- _What needs to be done_:
Leaving out the images, transcribe every record below exactly.

(Input begins)

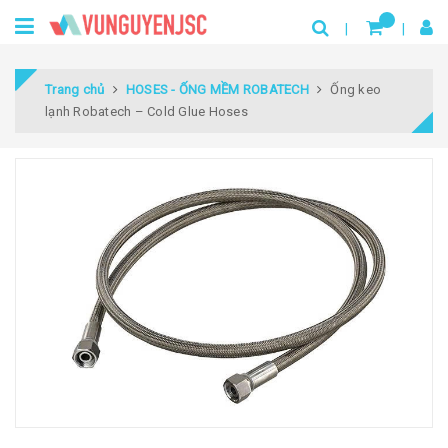
Trang chủ
HOSES - ỐNG MỀM ROBATECH
Ống keo
lạnh Robatech – Cold Glue Hoses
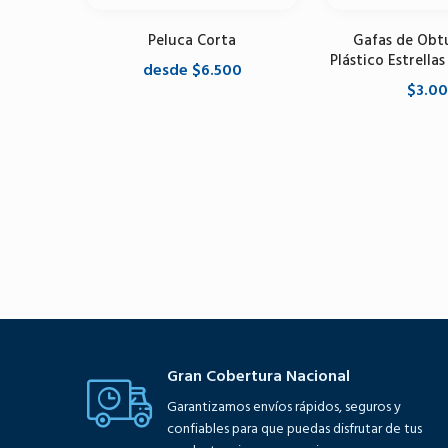
Peluca Corta
Gafas de Obt
Plástico Estrellas
desde $6.500
$3.0
Seleccione opciones
Agregar al 
Gran Cobertura Nacional
Garantizamos envíos rápidos, seguros y
confiables para que puedas disfrutar de tus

(Input ends)

- _Result of the task_:
Trang chủ
HOSES - ỐNG MỀM ROBATECH
Ống keo
lạnh Robatech – Cold Glue Hoses
Peluca Corta
Gafas de Obt
Plástico Estrellas
desde $6.500
$3.0
Seleccione opciones
Agregar al 
Gran Cobertura Nacional
Garantizamos envíos rápidos, seguros y
confiables para que puedas disfrutar de tus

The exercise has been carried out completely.